Closed soraxas closed 1 year ago

soraxas commented 2 years ago

Hi! What would be the best way to input space characters in the macro engine? For example, to display " HI" as the led text.

kareltucek commented 2 years ago

Currently there is no way to do that. (Let's call it technical debt.)

At some point, the language definition should be refactored so that strings are unambiguously regex-recognizable tokens (some type of quote notation).

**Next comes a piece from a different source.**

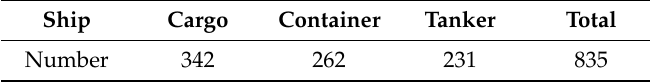
Figure 4. The process of making high-resolution Synthetic Aperture Radar (SAR) ship slices. Table 1. Gaofen-3 (GF-3) high resolution ship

This loosely relates to https://github.com/UltimateHackingKeyboard/agent/issues/1630 and its plan to provide syntax-aware editor features - I assume that the refactor may be either necessary, or desirable in order to make those features work.

(Also, during such refactor, other features may be considered - like scoping or expression parser.)

soraxas commented 2 years ago

I think it's amazing how this macro engine had implemented such a workable token parsing engine for the macro engine. But indeed it is always cumbersome to reinvent string token parsing. Perhaps we should leverage existing scripting engines (or at least get inspiration on how they are implemented) to avoid re-inventing the wheels?

For example, this lisp interpreter in C looks interesting and it directly follows the operator / args expression that we currently have. The brackets also helps scoping the expression (and chaining actions)

kareltucek commented 2 years ago

(or at least get inspiration on how they are implemented) to avoid re-inventing the wheels

This is totally agreed.

Perhaps we should leverage existing scripting engines

Please note that we are very tight on RAM.

UHK has 128 kb of RAM out of which 2x 32 kb are taken by configuration. It might be possible to free one of these regions by some clever refactor. The 64 kb are almost depleted - there are some 3kb of reserve in buffers - and we will probably need to free some of it for custom RGB backlight. I am not sure how good idea it would be to introduce malloc into the codebase - so far, everything is statically allocated, and the macro engine is designed so that it is almost stateless.

For example, this lisp interpreter in C looks interesting and it directly follows the operator / args expression that we currently have. The brackets also helps scoping the expression (and chaining actions)

I will give it more thought another time. However, if you are eager to dig deep into it, feel free to.

kareltucek commented 2 years ago

I have looked briefly into the interpreter, and realized that I am not sure how to maintain stateful information if the interpreter is employed.

It seems to me, that either a lot of the logic of "modifier commands" would either have to be re-implemented in lisp and consequently loaded as a lisp library, or a lot of state would have to be maintained outside of the lisp interpreter itself, including scoping.

As a result, it seems like employing the interpreter would mean having to write and maintain an engine which would actually execute as a "Cartesian product" of the current macro engine and the lisp interpreter. I.e., the solution would have to switch between C runtime and lisp interpretation modes in a very intricate and delicate manner.

I have a feeling that lisp, as a pure functional language is well suited for computing results, but badly suited to do effectful processing. In this sense, current macro language is 100% procedural language, which does 100% of its work by performing effects, rather than computing values in a functional sense.

kareltucek commented 2 years ago

(This is assuming that we would actually want UHK to run a full fledged lisp interpretter.)